Aha, jestem, co prawda niepraktykującą, ale jednak wierzącą polonistką ;-)

Terminus

  • Gość
Re: [M] Kongres Futurologiczny a Rok 1984
« Odpowiedź #16 dnia: Marca 05, 2009, 12:43:11 am »
Ja tu z całą mocą popieram szanowną koleżankę polonistkę - praktykującą czy nie. Nowomowa nie jest bynajmniej wynalazkiem. Bo jeśli jest - to trzebaby zacząć patentować także kłamstwo, które jest innym nazwaniem tej samej aktywności. A owo wynaleziono wszakże długo przed kołem. Niech koleżanka saltazaur zainteresuje się raczej mnożącymi się na kartach Lemowskich powieści technikaliami, bo to ścieżka daleko bardziej owocna niż szukanie naciąganych analogii i powiązań.

edit: Dobra, jest już "koleżanka".
« Ostatnia zmiana: Marca 05, 2009, 10:49:16 am wysłana przez Terminus »

qertuo

  • Juror
  • Full Member
  • *****
  • Wiadomości: 118
    • Zobacz profil
Re: [M] Kongres Futurologiczny a Rok 1984
« Odpowiedź #17 dnia: Marca 05, 2009, 03:19:32 am »
Koleżanko saltazaur  (btw chyba dobrze jest kończyć nick na "a"  :D tak z doświadczenia mówię, bo sama mam "o"..  ;) )

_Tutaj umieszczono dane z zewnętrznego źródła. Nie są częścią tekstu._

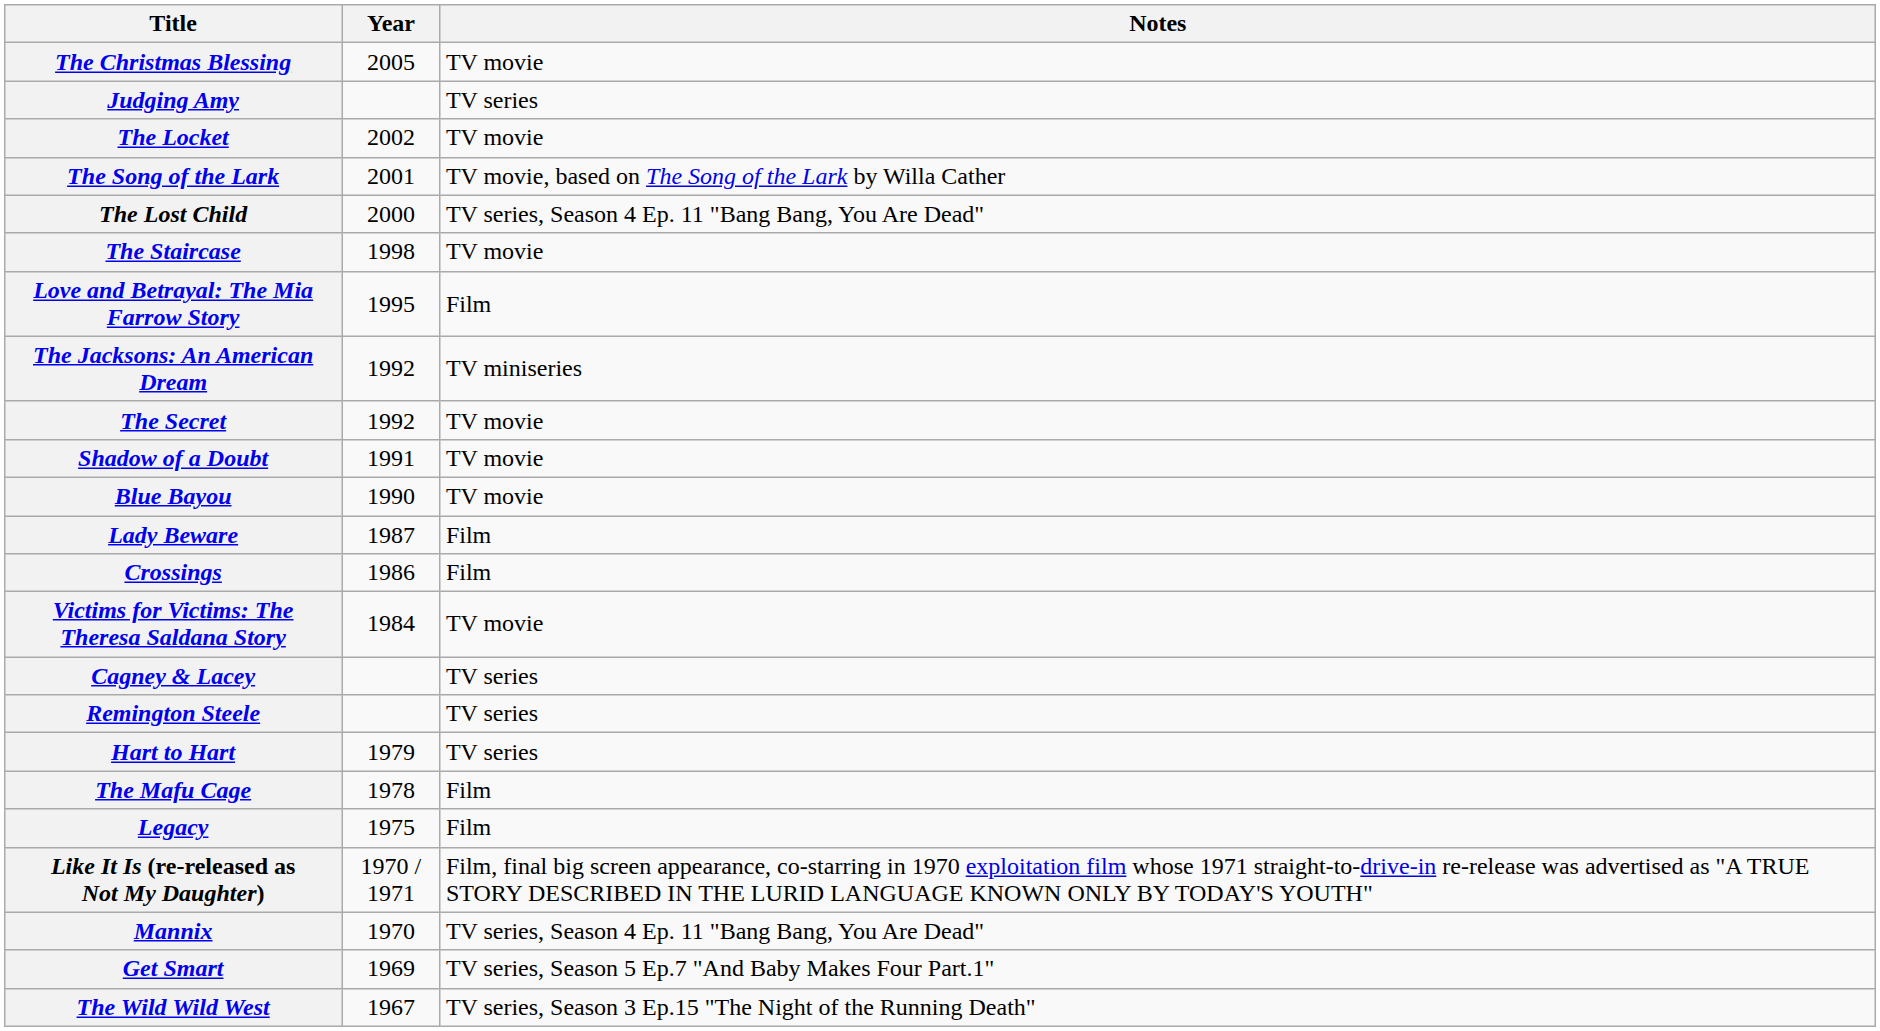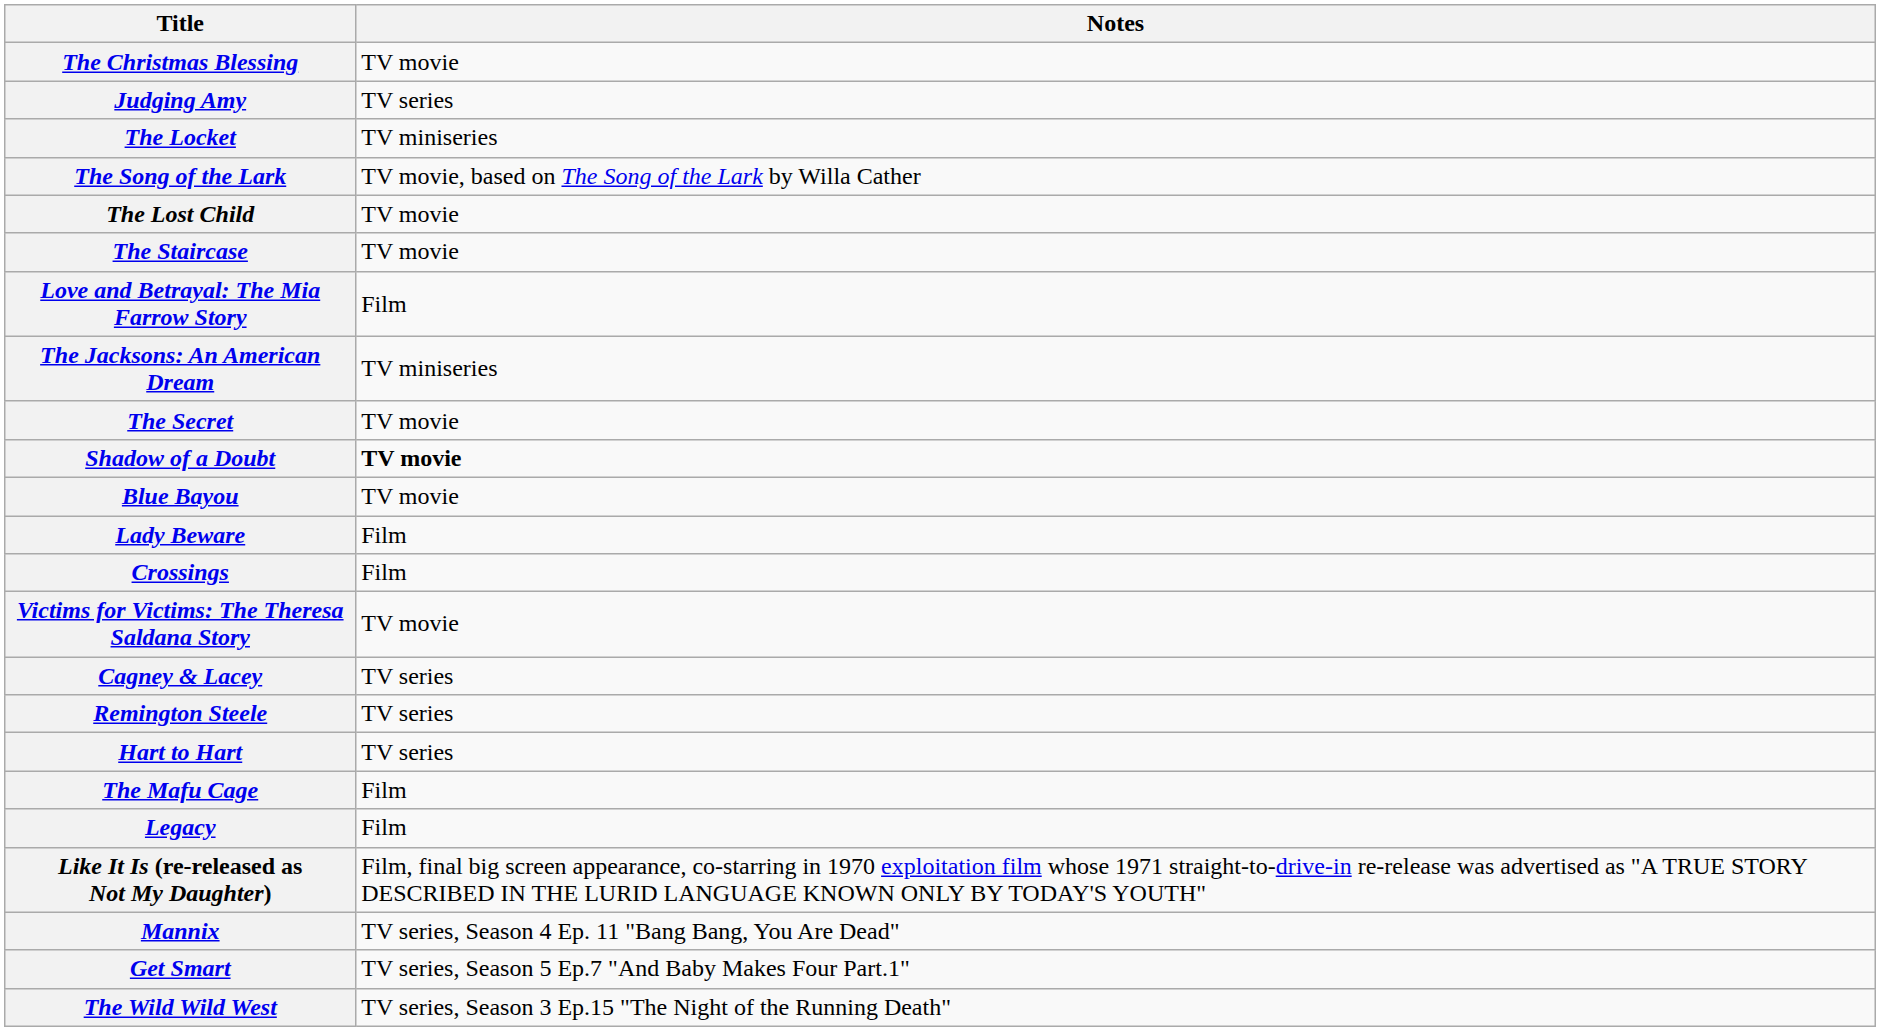- column: Year | 2005 | 2002 | 2001 | 2000 | 1998 | 1995 | 1992 | 1992 | 1991 | 1990 | 1987 | 1986 | 1984 | 1979 | 1978 | 1975 | 1970 / 1971 | 1970 | 1969 | 1967
The Locket | Notes: TV movie -> TV miniseries
The Lost Child | Notes: TV series, Season 4 Ep. 11 "Bang Bang, You Are Dead" -> TV movie
Shadow of a Doubt | Notes: normal -> bold
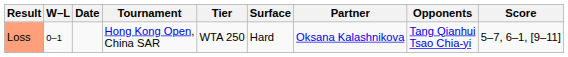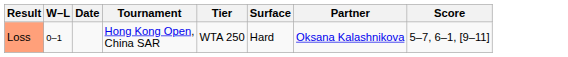- column: Opponents | Tang Qianhui Tsao Chia-yi
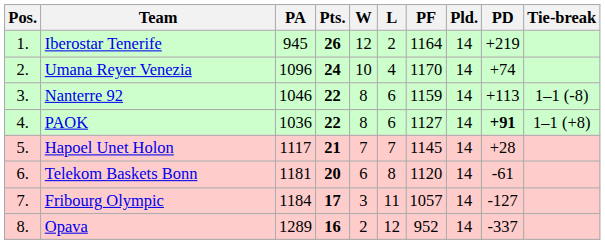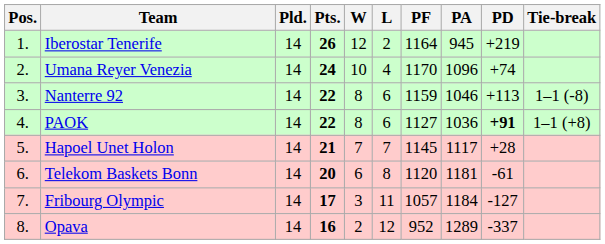columns swapped: Pld. <-> PA
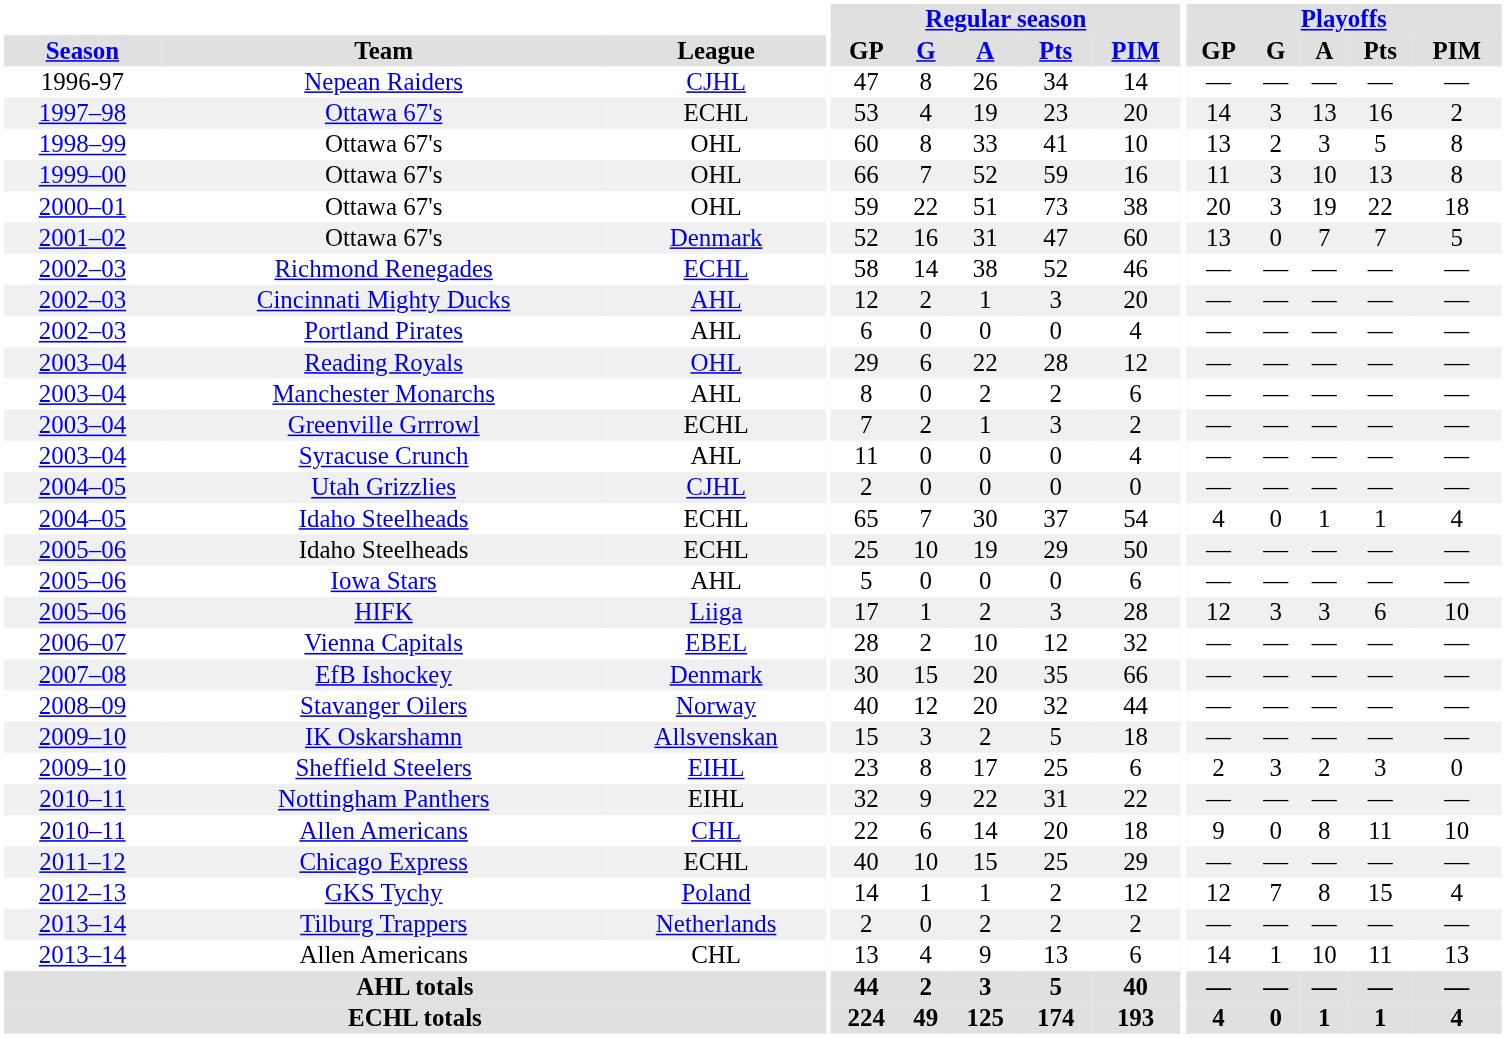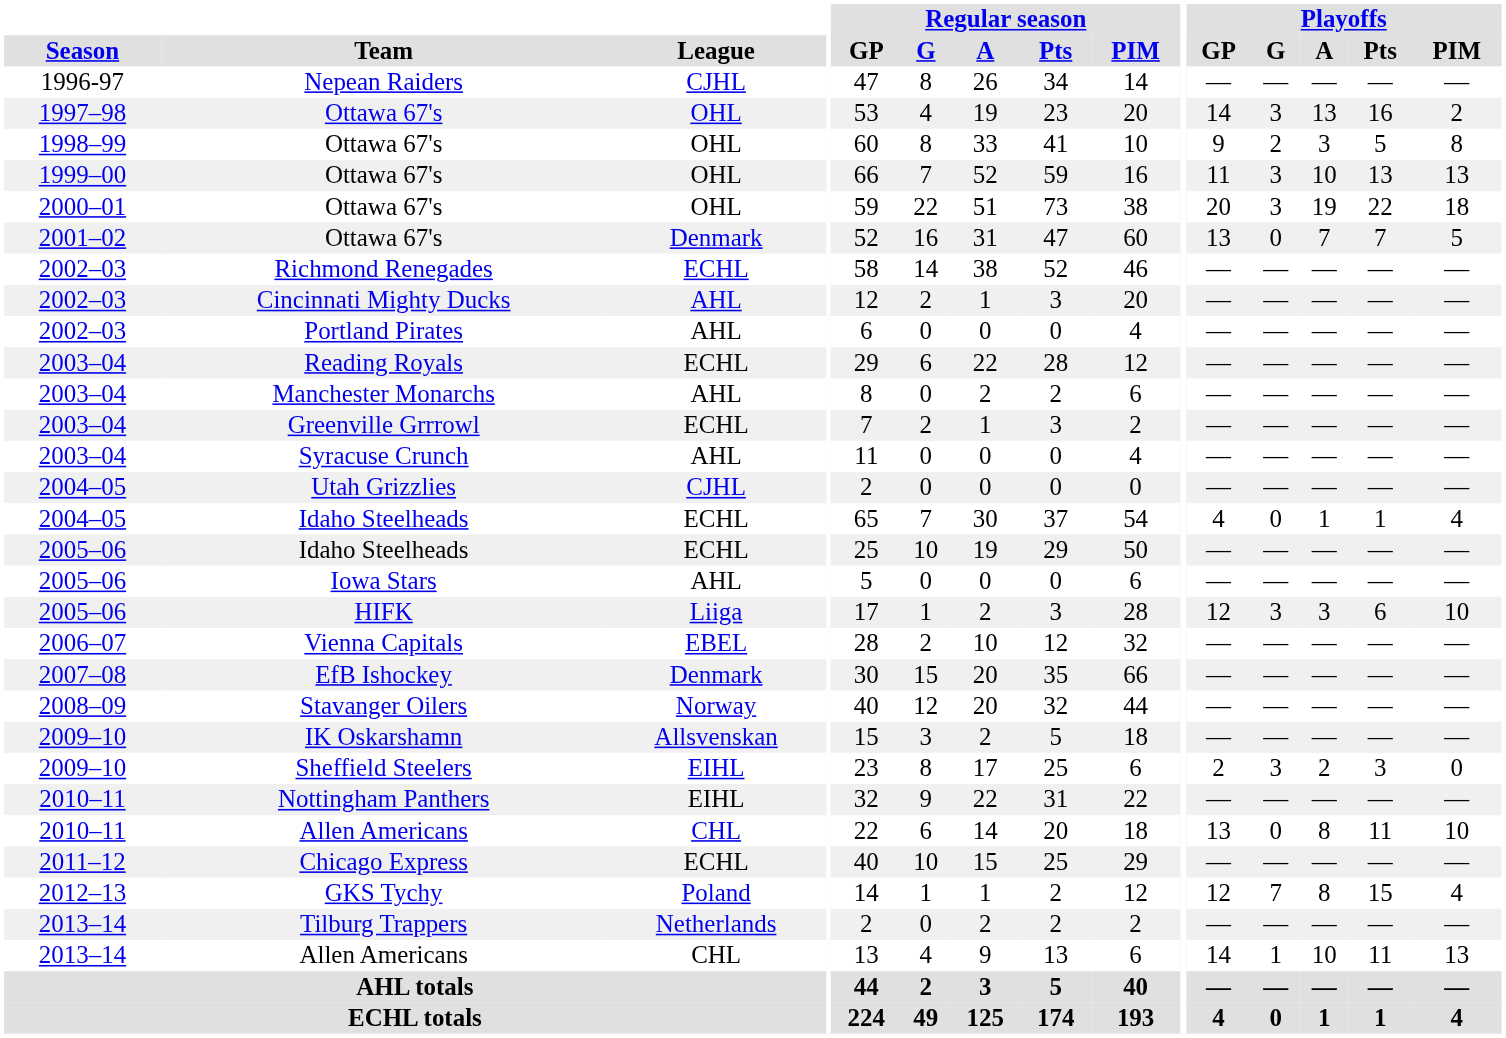1997–98 / Ottawa 67's | League: ECHL -> OHL
1998–99 / Ottawa 67's | Playoffs / GP: 13 -> 9
1999–00 / Ottawa 67's | Playoffs / PIM: 8 -> 13
Reading Royals | League: OHL -> ECHL
2010–11 / Allen Americans | Playoffs / GP: 9 -> 13
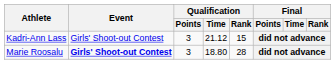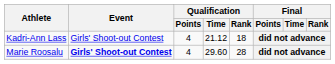Kadri-Ann Lass | Qualification / Points: 3 -> 4
Kadri-Ann Lass | Qualification / Rank: 15 -> 18
Marie Roosalu | Qualification / Points: 3 -> 4
Marie Roosalu | Qualification / Time: 18.80 -> 29.60
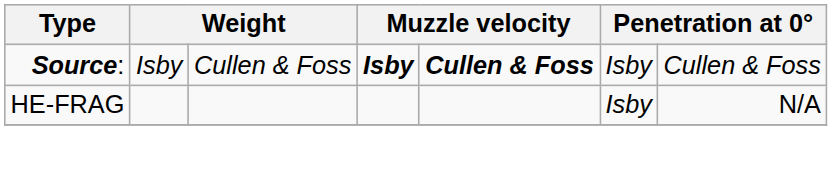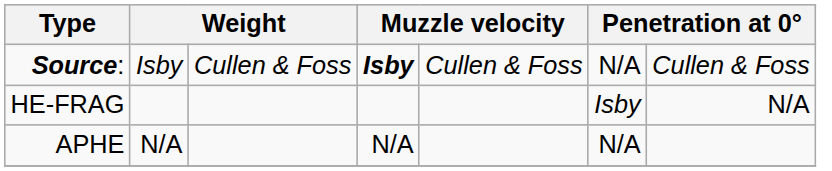Source: | column 5: bold -> normal
Source: | column 6: Isby -> N/A
+ row: APHE | N/A | N/A | N/A
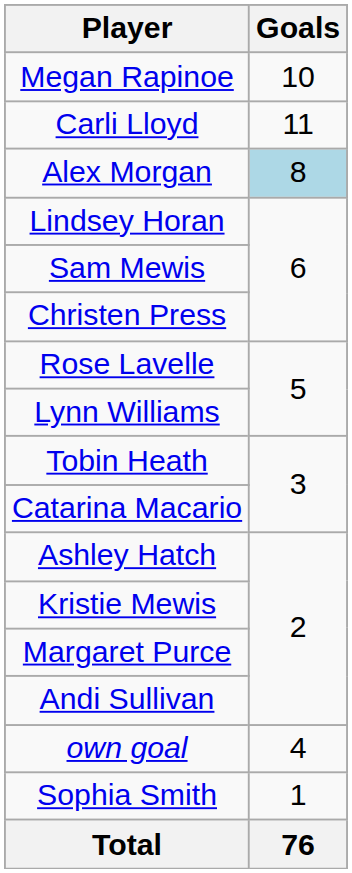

Zgodze sie z przedmówcami, żeby nie nazywać nowomowy "wynalazkiem". A moja propozycja - jeśli chcesz przejść płynnie do Lema, spróbuj może z Wehikułu czasu Wellsa do IV Wspomnień Ijona Tichego (tam też była taka czasowa maszyna).

Pozdrawiam!


saltazaur

  • Juror
  • YaBB Newbies
  • *****
  • Wiadomości: 10
    • Zobacz profil
Re: [M] Kongres Futurologiczny a Rok 1984
« Odpowiedź #18 dnia: Marca 05, 2009, 03:41:36 pm »
Dziękuję za rady :)
Co do naciąganych analogii i powiązań, nie byłam ich pewna dlatego zapytałam.
Jeżeli chodzi o lektury to raczej zostawię te które wybrałam, ze względu na różnorodność. Nie mogę się skupić jedynie np. na wehikułach czasu.
A z tą nowomową, będącą w rzeczy samej neologizmem, czyli innowacją językową jeszcze się zastanowię.
Póki co jestem utwierdzona w przekonaniu, że nowomowa oraz neologizmy z Kongresu podchodzą pod wynalazki w dziedzinie filologii.
Na pewno nie będę się opierać na nie-technologicznych wynalazkach, jakkolwiek zamierzałam wspomnieć, że coś takiego zaistniało (nowomowa itp).

Pozdrawiam
« Ostatnia zmiana: Marca 05, 2009, 03:55:06 pm wysłana przez saltazaur »

Q

  • Juror
  • God Member
  • *****
  • Wiadomości: 16081
  • Jego Induktywność
    • Zobacz profil
Re: [M] Kongres Futurologiczny a Rok 1984
« Odpowiedź #19 dnia: Marca 05, 2009, 04:37:40 pm »
Koleżanko saltazaur takoż przepraszam, za to iż Ci przymusowo płeć zmieniłem ;) (poczułem się jak ta córcia z "Seksmisji" a'rebours), ale neologizm jako wynalazek Lema to jednak gruba przesada. Neologizmów używano lata całe przed Lemem (poczytaj choćby wiersze Leśmiana).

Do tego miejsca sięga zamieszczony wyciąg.